In Colored Amazons: Crime, Violence, and Black Women in the City of Brotherly Love, 1880–1910, Kali Gross details the lives of African American women criminals in Philadelphia between 1880 and 1910. Philadelphia is the home to the first prison system in America, starting with the Walnut Street Prison (1773-1838), then opening the Eastern State Penitentiary (1829-1971), a panopticon-designed facility housed men and women. In the late 19th century and into the 20th century, Philadelphia grew exponentially as African Americans moved into the area during the great migration and immigrants settled in the area.

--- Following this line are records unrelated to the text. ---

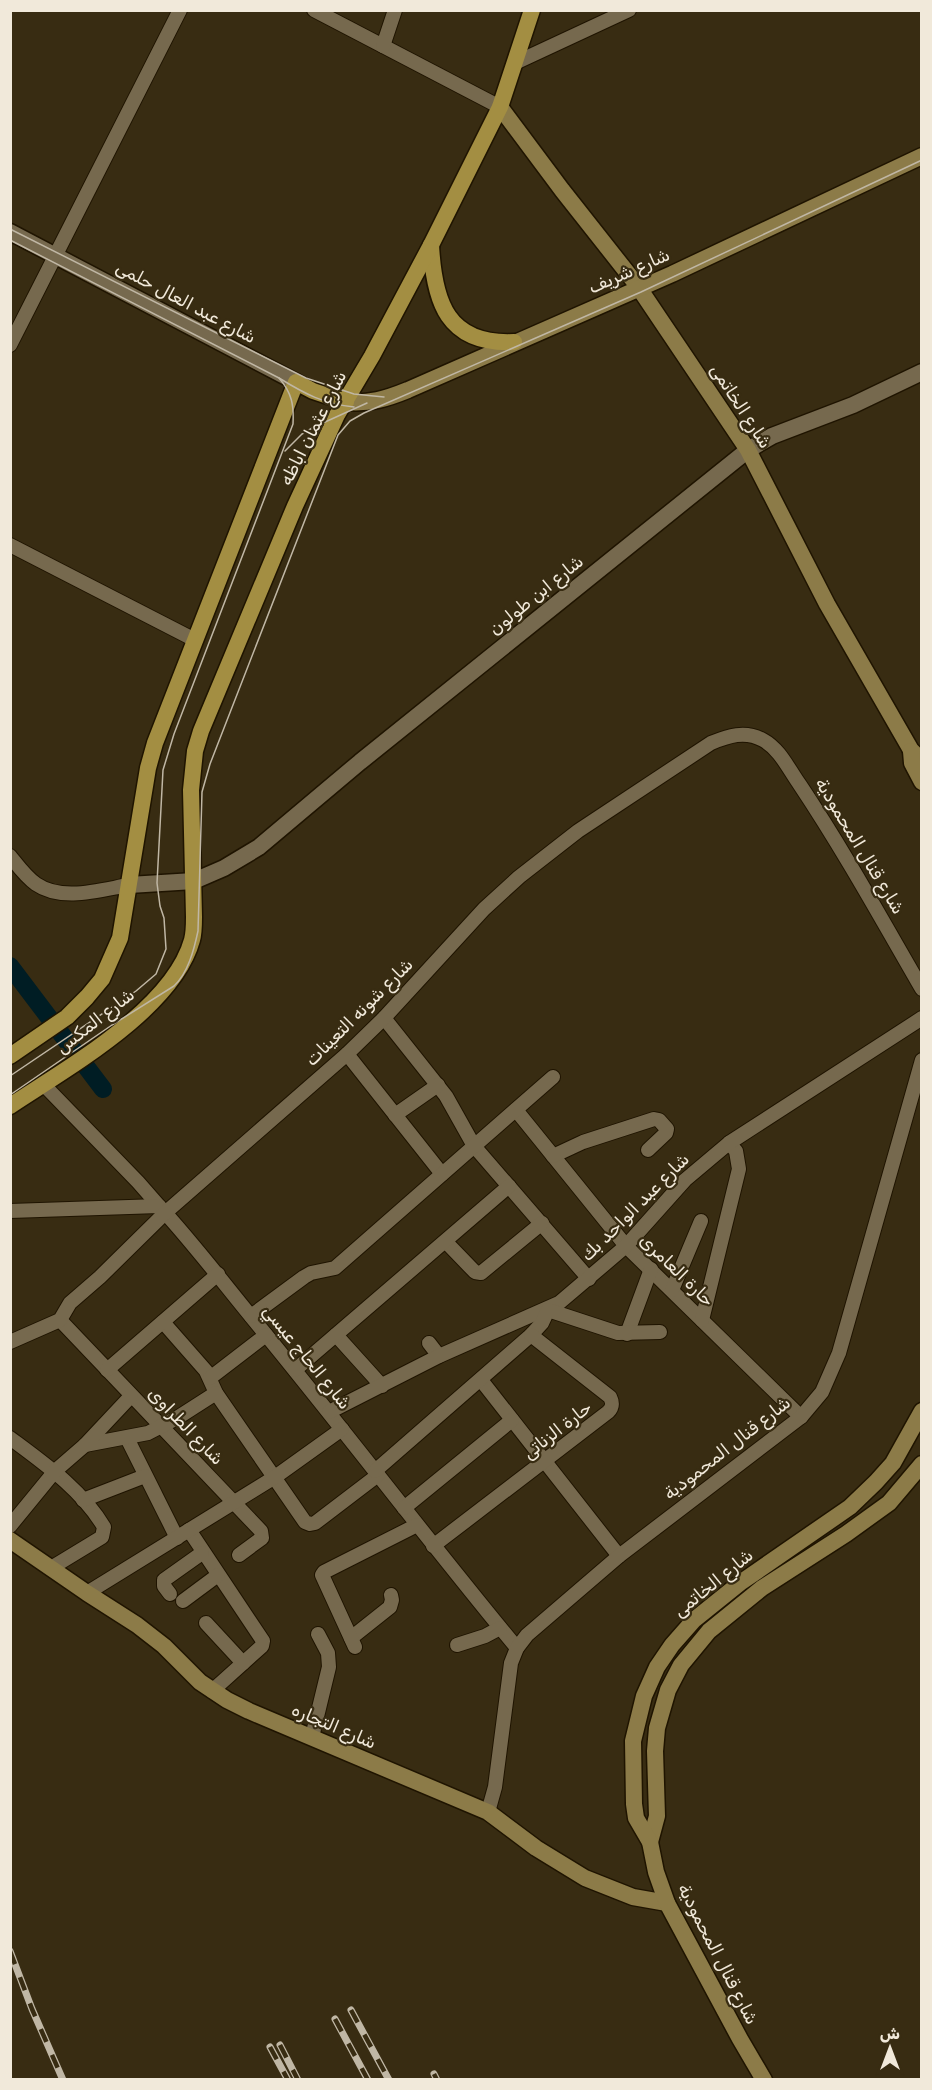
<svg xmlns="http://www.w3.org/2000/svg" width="932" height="2090" viewBox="0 0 932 2090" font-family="Rubik,Vazirmatn,sans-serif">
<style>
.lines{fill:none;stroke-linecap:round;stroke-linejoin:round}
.canal{stroke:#001d24;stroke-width:18}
.minor-casing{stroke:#1f1400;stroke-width:16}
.tertiary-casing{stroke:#1f1400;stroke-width:19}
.secondary-casing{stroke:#1f1400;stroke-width:19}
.primary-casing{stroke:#1f1400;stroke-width:19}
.minor{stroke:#76694e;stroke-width:14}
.tertiary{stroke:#76694e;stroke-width:16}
.secondary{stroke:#8c7b48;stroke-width:16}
.primary{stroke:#a38e42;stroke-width:16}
.tram{stroke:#c0b7a5;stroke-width:1.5}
.rail-casing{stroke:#c0b7a5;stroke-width:7}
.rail{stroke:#382c12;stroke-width:4.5;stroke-dasharray:14;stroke-linecap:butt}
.labels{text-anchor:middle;stroke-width:4.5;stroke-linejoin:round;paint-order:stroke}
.street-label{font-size:18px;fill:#f1e9da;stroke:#382c12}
</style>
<rect width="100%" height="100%" fill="#382c12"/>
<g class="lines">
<!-- canal -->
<path class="canal" d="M 10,966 L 103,1089"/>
<defs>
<g id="minor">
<path d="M 314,10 L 500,107"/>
<path d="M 383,46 L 395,10"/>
<path d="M 515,63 L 629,10"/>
<path d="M 10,345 L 180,10"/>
<path d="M 10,545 L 195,640"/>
<path d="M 10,856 C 18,866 26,877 36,884 C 62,902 100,890 129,885"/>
<path d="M 384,1018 L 446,1096 L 474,1146 L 589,1279"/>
<path d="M 347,1054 L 442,1174"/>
<path d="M 43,1084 L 138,1182 L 159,1206"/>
<path d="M 516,1110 L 626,1246 L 801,1417"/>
<path d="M 395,1115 L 438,1085"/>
<path d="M 553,1156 L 583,1142 L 654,1119 L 659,1120 L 667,1129 L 666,1133 L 648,1150"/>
<path d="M 10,1211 L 159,1206 C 194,1244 225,1285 258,1325 C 346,1432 429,1542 517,1648"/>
<path d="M 446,1242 L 475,1272 L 481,1273 L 542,1223"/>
<path d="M 672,1290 L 701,1221"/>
<path d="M 251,1316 L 304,1277 L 311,1273 L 335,1268 L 553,1077"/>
<path d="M 60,1320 L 261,1531 L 262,1538 L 239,1555"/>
<path d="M 702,1320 L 739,1169 L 736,1151 L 729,1143"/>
<path d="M 163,1322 L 206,1371 L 216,1393 L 305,1522 L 310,1524 L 315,1523 L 378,1475"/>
<path d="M 627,1334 L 651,1269"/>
<path d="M 336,1335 L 382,1386"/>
<path d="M 10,1342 L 60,1320 L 70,1303 L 100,1277 L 165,1213 L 347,1054 L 384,1018 L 484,909 L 519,877 L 578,831 L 711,743 C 728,736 745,730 763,740 C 780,749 789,770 800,785 C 844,851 882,920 922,989"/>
<path d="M 429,1343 L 439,1356"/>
<path d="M 107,1370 L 218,1274"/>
<path d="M 295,1370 L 509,1186"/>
<path d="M 210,1378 L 266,1335"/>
<path d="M 481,1380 L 619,1556"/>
<path d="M 329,1412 L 439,1356 L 559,1303 L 626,1246 L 685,1180 L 729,1143 L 922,1018"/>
<path d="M 10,1438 C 45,1464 82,1490 104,1527 L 102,1537 L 51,1568"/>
<path d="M 127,1438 L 177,1538"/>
<path d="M 85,1445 L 148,1433 L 177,1418 L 216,1393"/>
<path d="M 375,1471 L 531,1335 L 542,1323 L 548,1310 L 618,1333 L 660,1332"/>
<path d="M 83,1500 L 145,1476"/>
<path d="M 404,1508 L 512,1420"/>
<path d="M 10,1526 L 55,1471 L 85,1445 L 131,1396"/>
<path d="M 189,1530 L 263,1641 L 262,1646 L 212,1691"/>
<path d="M 433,1546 L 608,1412 C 613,1407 613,1403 610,1397 L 531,1335"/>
<path d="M 87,1593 L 275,1477 L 342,1429"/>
<path d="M 170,1594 L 164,1586 L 164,1580 L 202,1553"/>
<path d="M 183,1601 L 218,1575"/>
<path d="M 206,1623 L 243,1663"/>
<path d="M 351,1638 L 390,1607 L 392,1600 L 391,1595"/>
<path d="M 457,1645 L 485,1636 L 500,1628"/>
<path d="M 355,1647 L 322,1575 L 324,1572 L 417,1525"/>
<path d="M 312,1737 L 329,1667 L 328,1653 L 318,1634"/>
<path d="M 488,1812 L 495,1787 L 511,1663 L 517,1648 L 527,1635 L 619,1556 L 801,1417 L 822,1392 L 839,1353 L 922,1060"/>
</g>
<g id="tertiary">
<path d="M 10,232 L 296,382"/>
<path d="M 129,885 L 194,881 L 224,868 L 259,847 L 360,762 L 748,450 L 772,436 L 853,405 L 922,372"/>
</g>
<g id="secondary">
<path d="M 500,107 L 562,190 L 637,285 L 748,450 L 827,604 L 911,750 L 922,761"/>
<path d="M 346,402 C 369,404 386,399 408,390 L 672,274 L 922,156"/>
<path d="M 911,751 L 912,763 L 922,782"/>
<path d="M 10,1540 L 87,1593 L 137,1625 L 164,1646 L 200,1682 L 227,1700 L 249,1711 L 488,1812 L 536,1848 L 585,1878 L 633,1897 L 667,1903"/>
<path d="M 650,1842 L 657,1816 L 655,1751 L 657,1728 L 668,1690 L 681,1665 L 709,1631 L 762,1588 L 846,1534 L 889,1503 L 922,1464"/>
<path d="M 764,2080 L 740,2039 L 667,1903 L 656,1872 L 650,1842 L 636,1818 L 634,1804 L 633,1741 L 644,1696 L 657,1667 L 672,1645 L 694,1620 L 740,1583 L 850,1507 L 876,1482 L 893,1463 L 922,1411"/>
</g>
<g id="primary">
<path d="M 431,245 C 434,302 447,345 514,342"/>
<path d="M 10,1056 L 67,1017 L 87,997 L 102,979 L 120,938 L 148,768 L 155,743 L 296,382 L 313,391 L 346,402"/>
<path d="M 10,1106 C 67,1068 173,1009 192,940 C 194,933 194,925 194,917 L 191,790 L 195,751 L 201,731 L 295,506 L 337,415 L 372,356 L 431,245 L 500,107 L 532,10"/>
</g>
</defs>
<!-- minor casing -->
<use href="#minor" class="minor-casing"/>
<!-- tertiary casing -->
<use href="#tertiary" class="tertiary-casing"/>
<!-- secondary casing -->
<use href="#secondary" class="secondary-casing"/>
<!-- primary casing -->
<use href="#primary" class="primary-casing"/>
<!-- minor -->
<use href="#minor" class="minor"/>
<!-- tertiary -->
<use href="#tertiary" class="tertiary"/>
<!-- secondary -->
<use href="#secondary" class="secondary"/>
<!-- primary -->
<use href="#primary" class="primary"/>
<!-- tram -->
<g class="tram">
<path d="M 10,229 L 306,378 L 354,394 L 384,397"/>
<path d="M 10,240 L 279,378 C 305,394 324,404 354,407"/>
<path d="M 285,451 L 302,434 L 314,427 L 367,403"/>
<path d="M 10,1076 L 136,991 L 156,974 L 166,949 L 164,918 L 160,906 L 157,883 L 163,770 L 174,734 L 293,424 C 294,405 292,393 279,378"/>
<path d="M 10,1095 L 112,1025 L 174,986 C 188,973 194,950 198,931 L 202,792 L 210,764 L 338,435 L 350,421 L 364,413 L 641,292 L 922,160"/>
</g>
<defs>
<g id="rail">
<path d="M 10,1951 L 32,2009 L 63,2080"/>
<path d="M 351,2010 L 389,2080"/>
<path d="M 335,2019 L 368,2080"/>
<path d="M 280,2045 L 298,2080"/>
<path d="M 270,2047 L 288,2080"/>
<path d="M 434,2074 L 437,2080"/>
</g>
</defs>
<!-- rail casing -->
<use href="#rail" class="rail-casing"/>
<!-- rail -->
<use href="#rail" class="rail"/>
</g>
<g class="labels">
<!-- street labels -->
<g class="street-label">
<text transform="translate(629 271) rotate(-24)" y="6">شارع شريف</text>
<text transform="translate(186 302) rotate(28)" y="6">شارع عبد العال حلمى</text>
<text transform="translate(741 406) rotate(57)" y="6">شارع الخاتمى</text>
<text transform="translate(313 428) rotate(-63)" y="6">شارع عثمان اباظه</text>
<text transform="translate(536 595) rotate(-39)" y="6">شارع ابن طولون</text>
<text transform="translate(860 846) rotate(59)" y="6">شارع قنال المحمودية</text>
<text transform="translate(359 1012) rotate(-45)" y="6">شارع شونه التعينات</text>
<text transform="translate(95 1021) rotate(-38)" y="6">شارع المكس</text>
<text transform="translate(635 1207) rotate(-45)" y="6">شارع عبد الواحد بك</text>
<text transform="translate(677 1270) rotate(44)" y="6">حارة العامرى</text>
<text transform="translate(307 1357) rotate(51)" y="6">شارع الحاج عيسي</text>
<text transform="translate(186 1426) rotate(46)" y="6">شارع الطراوى</text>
<text transform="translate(557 1430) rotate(-38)" y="6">حارة الزناتى</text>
<text transform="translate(727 1448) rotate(-38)" y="6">شارع قنال المحمودية</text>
<text transform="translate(713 1583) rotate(-39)" y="6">شارع الخاتمى</text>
<text transform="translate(334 1726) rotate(23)" y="6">شارع التجاره</text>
<text transform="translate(718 1954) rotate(63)" y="6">شارع قنال المحمودية</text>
</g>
</g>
<!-- border -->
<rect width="932" height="2090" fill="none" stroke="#f1e9da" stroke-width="24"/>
<!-- north arrow -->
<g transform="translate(890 2048)" stroke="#382c12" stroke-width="4.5" paint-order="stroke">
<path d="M0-4.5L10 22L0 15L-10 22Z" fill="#f1e9da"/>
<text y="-9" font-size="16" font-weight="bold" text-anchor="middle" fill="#f1e9da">ش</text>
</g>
</svg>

African American women were mostly treated no better than they were treated when they were enslaved. Many were abused and discarded, having to do what they could to survive. The abuse led to a percentage of African American women that resorted to petty crimes and thefts such as badger crimes (a type of con/extortion) and servant theft (domestic servants skimming items from their employers). Once caught, these women would be tried (maybe) and sentenced to far worse time and punishment than their white counterparts or even their male counterparts. Recidivism was high among those who would eventually be released. For some, this was their way of life; crime was their career.
Gross uses specific cases she pulled from archives of criminal records at Eastern State and humanizes each woman to help the reader understand the circumstances that led to their incarceration. Some murdered their abusers, and one, which Gross begins her book with, who kills her child. One can speculate the many reasons that Alice Clifton resorted to murdering her baby.
Gross also discusses the treatment that many of these women faced and how the media has portrayed them. She does not excuse the women’s crimes but allows the reader to understand how they may have led them to act in criminal ways and gives a glimpse into a new yet broken criminal justice system.
This book made me think about crime - and the rhetoric describing crime entirely differently. Certainly, I'm thinking about the discourse around crime in the 19th century very differently.